▶ [LISTED ENTRIES]:
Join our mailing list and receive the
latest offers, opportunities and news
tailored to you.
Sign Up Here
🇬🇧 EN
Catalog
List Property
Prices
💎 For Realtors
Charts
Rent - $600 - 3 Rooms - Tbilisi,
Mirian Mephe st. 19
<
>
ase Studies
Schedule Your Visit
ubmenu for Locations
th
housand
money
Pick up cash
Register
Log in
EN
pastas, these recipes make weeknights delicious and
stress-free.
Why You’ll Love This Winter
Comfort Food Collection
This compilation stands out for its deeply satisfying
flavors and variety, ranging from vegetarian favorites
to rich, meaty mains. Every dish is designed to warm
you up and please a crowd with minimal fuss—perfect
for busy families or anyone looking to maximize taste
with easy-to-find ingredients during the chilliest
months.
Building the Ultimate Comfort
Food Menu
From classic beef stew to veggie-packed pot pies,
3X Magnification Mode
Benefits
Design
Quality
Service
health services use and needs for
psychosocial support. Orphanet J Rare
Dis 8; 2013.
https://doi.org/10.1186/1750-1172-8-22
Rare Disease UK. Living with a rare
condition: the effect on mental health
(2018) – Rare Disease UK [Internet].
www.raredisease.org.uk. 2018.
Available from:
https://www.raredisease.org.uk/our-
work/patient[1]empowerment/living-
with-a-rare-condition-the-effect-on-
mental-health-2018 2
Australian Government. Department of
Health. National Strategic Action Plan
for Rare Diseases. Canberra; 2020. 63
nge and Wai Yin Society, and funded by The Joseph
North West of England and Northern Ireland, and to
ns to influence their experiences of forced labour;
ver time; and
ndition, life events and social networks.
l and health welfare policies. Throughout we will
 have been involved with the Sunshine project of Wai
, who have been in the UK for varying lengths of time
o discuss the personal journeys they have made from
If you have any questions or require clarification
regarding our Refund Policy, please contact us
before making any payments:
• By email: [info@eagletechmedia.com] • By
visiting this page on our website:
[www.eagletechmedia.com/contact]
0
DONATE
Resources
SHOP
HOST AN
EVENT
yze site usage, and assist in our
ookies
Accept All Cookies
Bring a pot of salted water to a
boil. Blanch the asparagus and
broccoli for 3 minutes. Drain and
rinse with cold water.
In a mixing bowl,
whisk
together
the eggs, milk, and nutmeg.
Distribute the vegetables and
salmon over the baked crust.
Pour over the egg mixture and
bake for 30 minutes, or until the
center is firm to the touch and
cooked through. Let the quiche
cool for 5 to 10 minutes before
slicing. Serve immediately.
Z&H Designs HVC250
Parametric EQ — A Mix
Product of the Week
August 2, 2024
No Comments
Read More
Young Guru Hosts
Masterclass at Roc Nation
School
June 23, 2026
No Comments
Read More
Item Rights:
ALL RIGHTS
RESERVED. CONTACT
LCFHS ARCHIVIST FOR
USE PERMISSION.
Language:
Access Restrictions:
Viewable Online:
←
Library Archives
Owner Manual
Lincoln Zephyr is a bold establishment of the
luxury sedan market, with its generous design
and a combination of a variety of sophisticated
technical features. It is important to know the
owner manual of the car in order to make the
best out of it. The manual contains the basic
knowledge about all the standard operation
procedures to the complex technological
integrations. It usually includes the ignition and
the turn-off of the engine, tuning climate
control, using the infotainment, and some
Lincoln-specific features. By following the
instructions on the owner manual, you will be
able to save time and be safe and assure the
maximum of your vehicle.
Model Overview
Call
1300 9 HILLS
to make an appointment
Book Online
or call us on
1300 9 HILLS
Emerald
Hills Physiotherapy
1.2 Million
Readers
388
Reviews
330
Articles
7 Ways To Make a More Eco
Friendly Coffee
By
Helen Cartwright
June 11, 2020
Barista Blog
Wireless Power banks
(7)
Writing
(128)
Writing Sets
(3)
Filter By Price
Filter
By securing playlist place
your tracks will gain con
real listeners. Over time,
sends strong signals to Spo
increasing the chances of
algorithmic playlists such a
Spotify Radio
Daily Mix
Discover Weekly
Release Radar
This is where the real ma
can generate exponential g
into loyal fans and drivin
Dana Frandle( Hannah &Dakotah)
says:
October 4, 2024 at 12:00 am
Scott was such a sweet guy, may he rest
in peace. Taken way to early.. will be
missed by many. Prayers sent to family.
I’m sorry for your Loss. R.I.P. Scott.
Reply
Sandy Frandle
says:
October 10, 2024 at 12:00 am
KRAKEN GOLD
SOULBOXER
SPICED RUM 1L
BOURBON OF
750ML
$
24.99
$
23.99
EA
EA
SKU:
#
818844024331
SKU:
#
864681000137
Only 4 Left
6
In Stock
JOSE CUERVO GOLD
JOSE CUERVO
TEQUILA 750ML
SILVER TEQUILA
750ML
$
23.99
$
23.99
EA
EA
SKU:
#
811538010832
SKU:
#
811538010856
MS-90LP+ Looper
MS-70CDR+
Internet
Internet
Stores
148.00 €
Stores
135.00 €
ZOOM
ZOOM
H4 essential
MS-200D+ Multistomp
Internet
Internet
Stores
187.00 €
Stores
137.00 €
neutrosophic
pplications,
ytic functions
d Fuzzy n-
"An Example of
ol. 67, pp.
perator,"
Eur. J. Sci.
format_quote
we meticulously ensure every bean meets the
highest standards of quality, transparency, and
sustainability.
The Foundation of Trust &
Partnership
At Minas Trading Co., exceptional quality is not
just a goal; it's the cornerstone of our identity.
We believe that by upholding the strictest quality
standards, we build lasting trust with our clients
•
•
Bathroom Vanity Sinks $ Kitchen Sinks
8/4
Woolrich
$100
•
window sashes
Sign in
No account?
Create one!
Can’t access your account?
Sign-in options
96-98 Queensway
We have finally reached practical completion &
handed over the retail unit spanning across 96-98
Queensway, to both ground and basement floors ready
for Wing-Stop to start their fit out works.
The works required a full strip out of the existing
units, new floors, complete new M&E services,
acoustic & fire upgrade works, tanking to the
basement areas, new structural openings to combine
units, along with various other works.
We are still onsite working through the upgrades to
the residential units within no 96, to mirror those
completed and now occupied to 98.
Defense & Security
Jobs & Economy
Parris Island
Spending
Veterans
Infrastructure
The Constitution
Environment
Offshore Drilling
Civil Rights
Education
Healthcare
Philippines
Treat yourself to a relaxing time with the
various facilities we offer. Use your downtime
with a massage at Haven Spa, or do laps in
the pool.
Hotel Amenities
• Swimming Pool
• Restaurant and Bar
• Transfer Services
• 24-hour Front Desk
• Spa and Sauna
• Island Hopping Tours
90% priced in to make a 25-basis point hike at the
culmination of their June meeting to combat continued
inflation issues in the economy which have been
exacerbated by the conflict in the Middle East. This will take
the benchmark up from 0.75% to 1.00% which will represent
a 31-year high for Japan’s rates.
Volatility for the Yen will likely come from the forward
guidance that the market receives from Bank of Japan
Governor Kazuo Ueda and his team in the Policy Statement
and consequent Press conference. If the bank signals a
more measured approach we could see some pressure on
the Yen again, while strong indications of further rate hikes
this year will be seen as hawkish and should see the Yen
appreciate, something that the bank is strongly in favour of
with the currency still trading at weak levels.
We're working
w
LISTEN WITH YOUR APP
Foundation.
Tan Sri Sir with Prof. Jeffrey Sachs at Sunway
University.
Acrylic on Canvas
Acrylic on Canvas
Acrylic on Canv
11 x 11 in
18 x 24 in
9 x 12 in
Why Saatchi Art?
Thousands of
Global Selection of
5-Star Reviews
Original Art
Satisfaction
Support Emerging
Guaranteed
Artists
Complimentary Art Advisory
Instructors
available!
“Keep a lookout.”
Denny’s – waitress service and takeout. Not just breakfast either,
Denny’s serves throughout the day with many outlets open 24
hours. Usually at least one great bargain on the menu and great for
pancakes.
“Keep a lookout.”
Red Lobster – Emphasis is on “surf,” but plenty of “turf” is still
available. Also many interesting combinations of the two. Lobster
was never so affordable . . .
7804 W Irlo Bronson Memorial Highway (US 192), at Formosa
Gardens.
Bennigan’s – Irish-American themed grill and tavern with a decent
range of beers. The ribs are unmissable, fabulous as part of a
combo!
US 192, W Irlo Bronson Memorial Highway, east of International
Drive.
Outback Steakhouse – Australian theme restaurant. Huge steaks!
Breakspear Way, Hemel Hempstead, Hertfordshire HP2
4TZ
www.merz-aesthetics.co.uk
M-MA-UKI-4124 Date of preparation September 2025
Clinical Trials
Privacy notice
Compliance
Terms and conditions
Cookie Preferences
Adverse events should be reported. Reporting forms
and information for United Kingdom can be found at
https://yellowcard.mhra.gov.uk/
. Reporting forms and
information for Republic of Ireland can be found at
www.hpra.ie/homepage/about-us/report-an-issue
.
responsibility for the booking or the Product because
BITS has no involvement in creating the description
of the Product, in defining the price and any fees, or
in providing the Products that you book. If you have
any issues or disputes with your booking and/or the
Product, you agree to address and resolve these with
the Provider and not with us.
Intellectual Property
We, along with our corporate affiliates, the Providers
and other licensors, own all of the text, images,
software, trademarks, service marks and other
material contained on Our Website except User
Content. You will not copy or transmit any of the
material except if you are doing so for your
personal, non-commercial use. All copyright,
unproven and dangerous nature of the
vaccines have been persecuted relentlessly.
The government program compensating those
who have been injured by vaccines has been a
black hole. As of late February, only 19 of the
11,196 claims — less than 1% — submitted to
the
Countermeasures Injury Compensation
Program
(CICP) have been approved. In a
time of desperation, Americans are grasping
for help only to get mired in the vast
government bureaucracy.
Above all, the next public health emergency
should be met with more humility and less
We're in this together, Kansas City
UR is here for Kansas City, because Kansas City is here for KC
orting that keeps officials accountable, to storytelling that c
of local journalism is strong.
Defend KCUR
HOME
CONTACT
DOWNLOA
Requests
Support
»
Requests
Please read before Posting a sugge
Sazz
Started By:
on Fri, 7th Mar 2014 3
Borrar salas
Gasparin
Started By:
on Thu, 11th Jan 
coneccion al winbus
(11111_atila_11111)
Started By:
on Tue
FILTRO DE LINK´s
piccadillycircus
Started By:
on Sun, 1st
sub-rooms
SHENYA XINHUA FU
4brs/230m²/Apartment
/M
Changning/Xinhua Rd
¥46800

▶ [WHAT TO DO]: Could you state how many lines of the data include the word "these"? Only the number is needed.

▶ [REPLY]: 2